Mr. Makarfi said it would be wrong for Mr. Sanusi to delve into the responsibilities of other agencies. He advised the CBN governor to limit himself to what he is legally empowered to do. The comment came in respect of the PPPRA’s decision to pay kerosene subsidy despite a purported presidential directive. Mr. Makarfi said it is for the PPPRA to so decide.
Petroleum minister, Diezani Alison-Madueke speaks…
Diezani Alison-Madueke said NNPC stayed action on the presidential directive on kerosene to save Nigerinas the hardship of buying at exorbitant rates.
She said if there must a forensic auditing of the PPPRA documents, then it should go all the way back to 2004 when the entire process started. She said there has been no problem since.
Mr. Makarfi asked petroleum minister if the government will continue with kerosene subsidy. The minister declines response. But Bukola Saraki, a member of the committee, said the senate is concerned about what happened not about the future. He said the question did not arise in the first place.
Ibrahim Gumba(Bauchi state), a member of the senate committee said it was a clear illegality to have continued with the kerosene subsidy which someone must account for.
Diezani Alison-Diezani shakes off responsibility for the kerosene subsidy. She said she was not in office at the time, but was only relating to the committee what happened. However, Mrs. Alison-Madueke said despite the presidential directive, it was no law because the directive was not gazetted.

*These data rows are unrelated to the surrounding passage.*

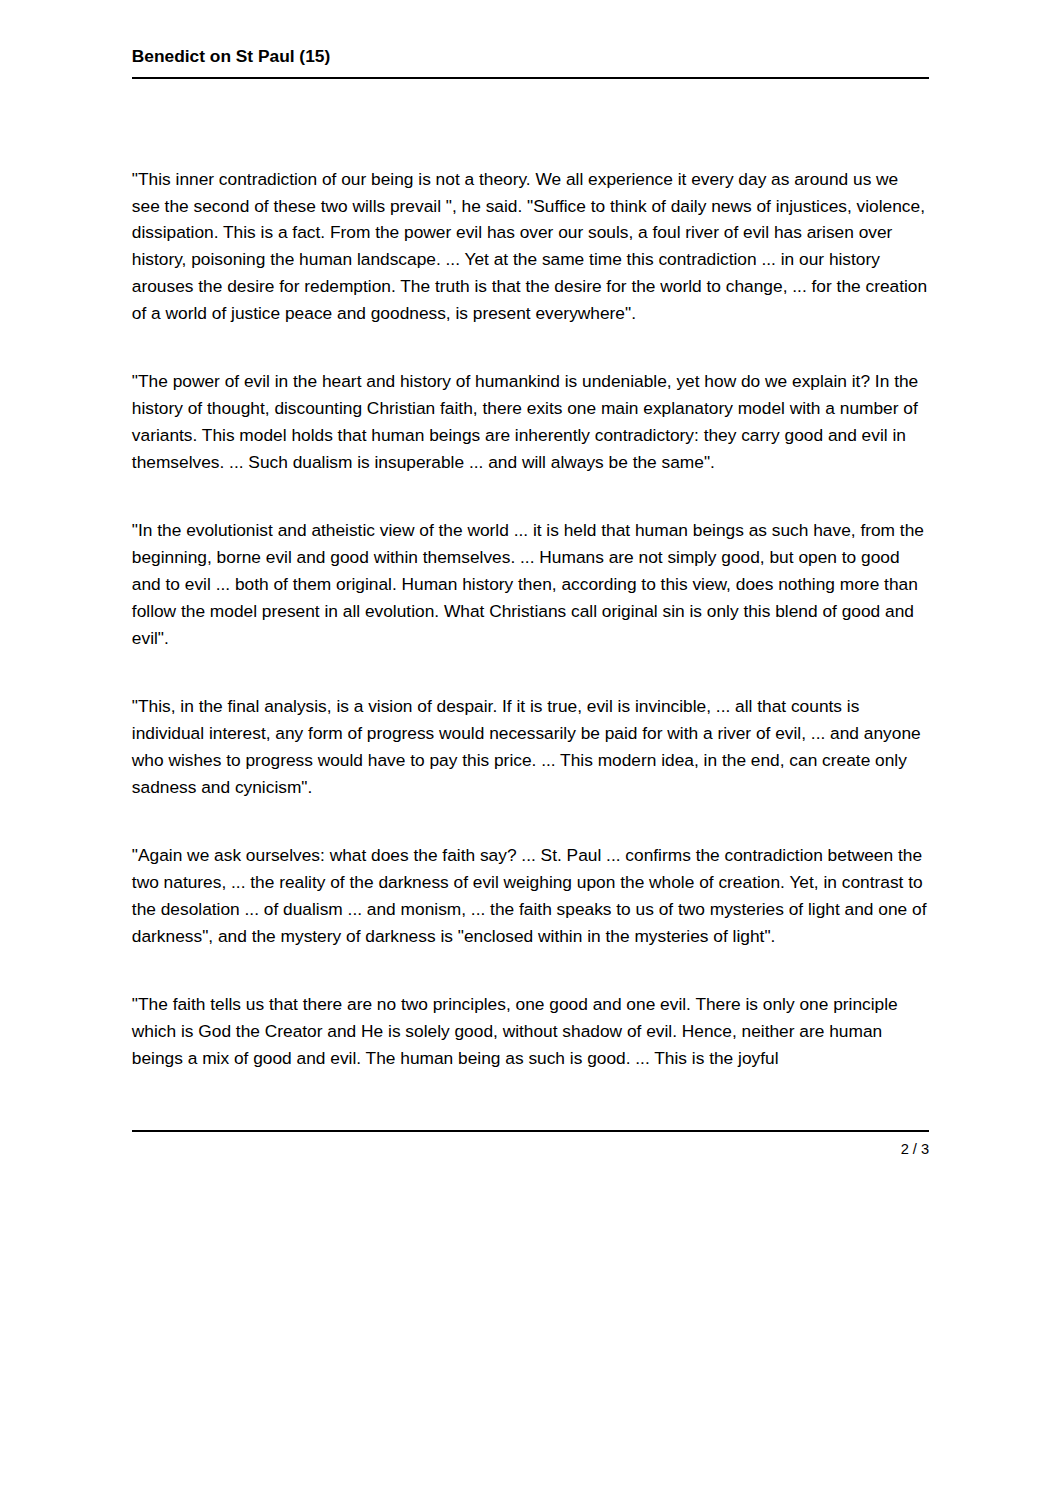Benedict on St Paul (15)
"This inner contradiction of our being is not a theory. We all experience it every day as around us we see the second of these two wills prevail ", he said. "Suffice to think of daily news of injustices, violence, dissipation. This is a fact. From the power evil has over our souls, a foul river of evil has arisen over history, poisoning the human landscape. ... Yet at the same time this contradiction ... in our history arouses the desire for redemption. The truth is that the desire for the world to change, ... for the creation of a world of justice peace and goodness, is present everywhere".
"The power of evil in the heart and history of humankind is undeniable, yet how do we explain it? In the history of thought, discounting Christian faith, there exits one main explanatory model with a number of variants. This model holds that human beings are inherently contradictory: they carry good and evil in themselves. ... Such dualism is insuperable ... and will always be the same".
"In the evolutionist and atheistic view of the world ... it is held that human beings as such have, from the beginning, borne evil and good within themselves. ... Humans are not simply good, but open to good and to evil ... both of them original. Human history then, according to this view, does nothing more than follow the model present in all evolution. What Christians call original sin is only this blend of good and evil".
"This, in the final analysis, is a vision of despair. If it is true, evil is invincible, ... all that counts is individual interest, any form of progress would necessarily be paid for with a river of evil, ... and anyone who wishes to progress would have to pay this price. ... This modern idea, in the end, can create only sadness and cynicism".
"Again we ask ourselves: what does the faith say? ... St. Paul ... confirms the contradiction between the two natures, ... the reality of the darkness of evil weighing upon the whole of creation. Yet, in contrast to the desolation ... of dualism ... and monism, ... the faith speaks to us of two mysteries of light and one of darkness", and the mystery of darkness is "enclosed within in the mysteries of light".
"The faith tells us that there are no two principles, one good and one evil. There is only one principle which is God the Creator and He is solely good, without shadow of evil. Hence, neither are human beings a mix of good and evil. The human being as such is good. ... This is the joyful
2 / 3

That claim draws a murmur from the audience here.
NNPC Group Managing Director, Andrew Yakubu, speaks…
“The impression Nigerians have is that $10.8 billion seated in the four towers of the NNPC,” he says referring to the NNPC’s corporate office.
He said to put the records straight, the money is not seated anywhere. He explains the $10.8 billion as having been spent on subsidy, pipeline maintenance and other losses.
“Nigerians believe NNPC is sitting on money. But I want it known that these monies we are taking about are not “realizable flows”- NNPC GMD
Finance minister, Okonjo-Iweala, takes exception to a comment by a senator, Isa Galaudu, that the finance of “this country is messy”
Okonjo-Iweala claims Nigeria has one of the most transparent budget in the world that allows citizens to know how much is spent on “forks and spoons in state house”.
Mr. Galaudu said Mrs. Okonjo-Iweala must take charge and be in control. Ngozi appears emotional, and is telling the senate committee that the finance ministry has been doing its work and that it believes in transparency. “That is why we are seeking an independent forensic team for this to satisfy Nigerians,” she said.